Here's the transcript, interspersed with my commentary.
We Muslims number one billion. In every continent, there are Muslims. There are Muslims everywhere in the world. The most popular name in the world is Muhammad. One billion Muslims. The prophet Muhammad likened our nation to a body – if one part is injured, the others are affected. If you get a headache, your foot will ache too.
"If you get a headache, your foot will ache too." I must admit that I've never noticed that before, even though I have had headaches and I also possess two feet. We westerners obviously have so much to learn from Muslims about physiology. Compared to them we are woefully lagging in this field.
Despite this, our blood is the cheapest in the world. Many of you have not heard about the catastrophes, about the crimes, the rapes, the robbery, the homes being destroyed, about children being killed in front of their mothers, about a father blowing himself up with his children, because he cannot bear the shame of his wife being raped in front of him. Such things occur in Palestine, in Kashmir, in Afghanistan, in Chechnya, and in Iraq.
"Many of you have not heard..." Right, because we non-Muslims never hear all these pity party stories. But whose fault is it anyway? Whose? Wait for it....
The catastrophes of Islam are numerous. Islam is the most humiliated [religion] in the world. Nobody listens to us, and nobody cares. There are one billion of us. How many Jews are there? Does anyone know? About 15 million. 15 million humiliate 1,000 million. This is a farce. If we were to line the Jews up in one row and spit on them, they would drown. But because we don’t do this, and we remain the way we are, they call us terrorists.
The Jews! Of course. And if I've read the last two lines correctly, the way for Muslims to lose the label of terrorists is to drown the Jews. The religion of unmitigable anger has never been overly strong on logic.
Michael Medved has a somewhat regular feature on his show detailing the outrageous actions and rhetoric such as the preceding.

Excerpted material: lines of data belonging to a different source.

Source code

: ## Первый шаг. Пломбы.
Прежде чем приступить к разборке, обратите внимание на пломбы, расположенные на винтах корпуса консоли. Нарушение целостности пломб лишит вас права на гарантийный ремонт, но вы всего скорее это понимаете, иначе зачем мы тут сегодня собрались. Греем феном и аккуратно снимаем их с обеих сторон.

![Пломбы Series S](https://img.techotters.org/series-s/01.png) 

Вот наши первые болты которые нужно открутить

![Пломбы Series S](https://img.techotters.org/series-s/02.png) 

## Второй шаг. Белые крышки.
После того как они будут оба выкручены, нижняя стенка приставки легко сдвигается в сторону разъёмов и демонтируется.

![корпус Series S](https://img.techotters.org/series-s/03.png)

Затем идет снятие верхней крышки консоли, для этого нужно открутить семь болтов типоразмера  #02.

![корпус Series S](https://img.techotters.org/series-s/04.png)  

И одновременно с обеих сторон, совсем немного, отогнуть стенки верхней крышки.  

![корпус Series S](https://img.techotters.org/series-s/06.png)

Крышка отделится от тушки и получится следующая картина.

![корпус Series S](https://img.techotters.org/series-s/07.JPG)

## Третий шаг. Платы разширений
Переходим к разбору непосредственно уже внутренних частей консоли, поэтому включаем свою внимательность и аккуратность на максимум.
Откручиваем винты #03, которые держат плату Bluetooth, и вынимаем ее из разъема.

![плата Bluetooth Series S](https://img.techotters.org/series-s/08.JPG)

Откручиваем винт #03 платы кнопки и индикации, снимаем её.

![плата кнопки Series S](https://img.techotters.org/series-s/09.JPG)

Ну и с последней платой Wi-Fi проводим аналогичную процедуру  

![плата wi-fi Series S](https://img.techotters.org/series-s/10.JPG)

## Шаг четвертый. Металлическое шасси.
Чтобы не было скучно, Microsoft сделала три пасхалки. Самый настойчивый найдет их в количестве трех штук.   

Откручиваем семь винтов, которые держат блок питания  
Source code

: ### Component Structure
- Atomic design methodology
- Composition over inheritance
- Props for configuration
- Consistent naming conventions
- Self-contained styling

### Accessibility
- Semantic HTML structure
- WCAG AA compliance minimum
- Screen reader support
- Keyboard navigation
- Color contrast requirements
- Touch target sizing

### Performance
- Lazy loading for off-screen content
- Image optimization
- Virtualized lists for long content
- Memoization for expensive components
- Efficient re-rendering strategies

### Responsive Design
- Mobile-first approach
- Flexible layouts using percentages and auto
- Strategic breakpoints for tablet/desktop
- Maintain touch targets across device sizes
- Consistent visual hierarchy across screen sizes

He calls it Islamic Looney Tunes, incorporating the classic Warner Brothers theme song complete with Porky Pig's stuttering trademark "That's all folks!" It's funny, of course, but at times I've thought the characterization to be a bit unfair to Porky et al. Ol' Bugs Bunny never threatened to team up with his bunny brethern and drown Elmer Fudd and Wile E. Coyote in lagomorphic saliva.